Aim of the exercise:
Quote all of the rows below verbatim, omitting the pictures from your answer.

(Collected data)
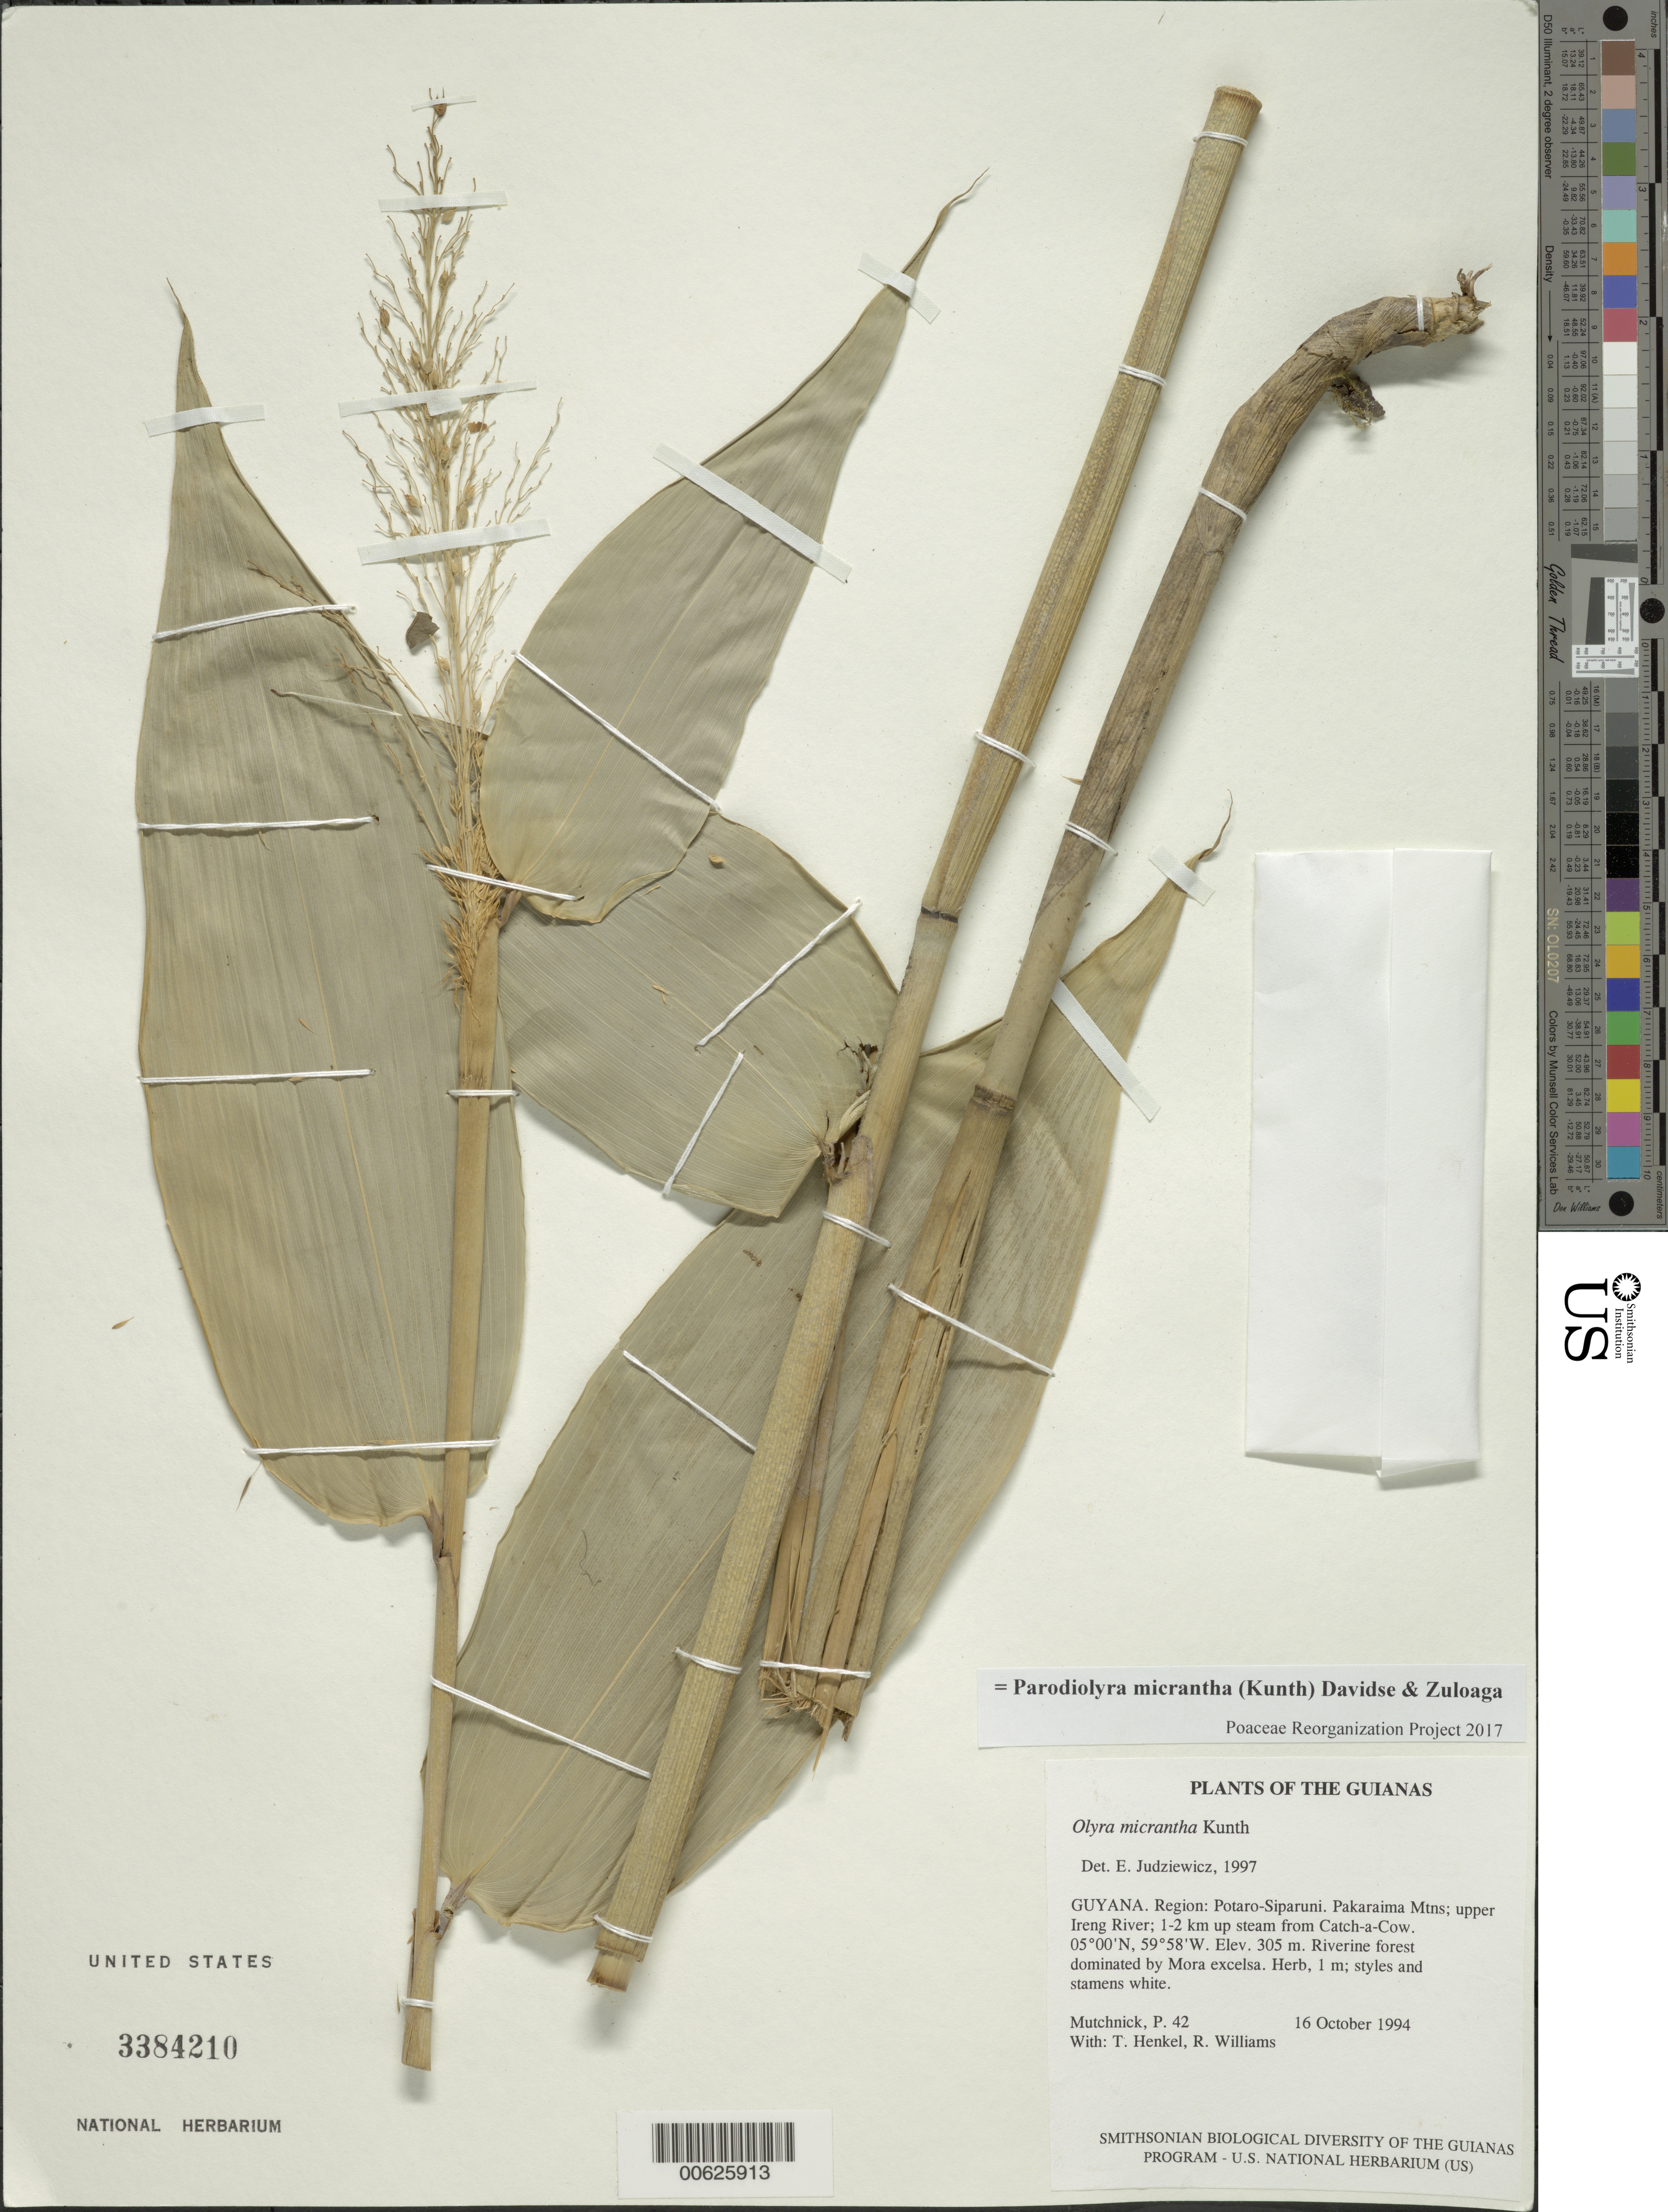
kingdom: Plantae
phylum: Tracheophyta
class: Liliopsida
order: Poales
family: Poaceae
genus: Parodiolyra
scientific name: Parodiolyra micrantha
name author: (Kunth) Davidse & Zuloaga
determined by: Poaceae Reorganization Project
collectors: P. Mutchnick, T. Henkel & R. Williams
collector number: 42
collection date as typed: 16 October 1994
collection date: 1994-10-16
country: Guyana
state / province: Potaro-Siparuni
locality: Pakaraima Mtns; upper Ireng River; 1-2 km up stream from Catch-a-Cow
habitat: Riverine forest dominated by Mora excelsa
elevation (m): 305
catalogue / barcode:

Result of the exercise:
kingdom: Plantae
phylum: Tracheophyta
class: Liliopsida
order: Poales
family: Poaceae
genus: Parodiolyra
scientific name: Parodiolyra micrantha
name author: (Kunth) Davidse & Zuloaga
determined by: Poaceae Reorganization Project
collectors: P. Mutchnick, T. Henkel & R. Williams
collector number: 42
collection date as typed: 16 October 1994
collection date: 1994-10-16
country: Guyana
state / province: Potaro-Siparuni
locality: Pakaraima Mtns; upper Ireng River; 1-2 km up stream from Catch-a-Cow
habitat: Riverine forest dominated by Mora excelsa
elevation (m): 305
catalogue / barcode:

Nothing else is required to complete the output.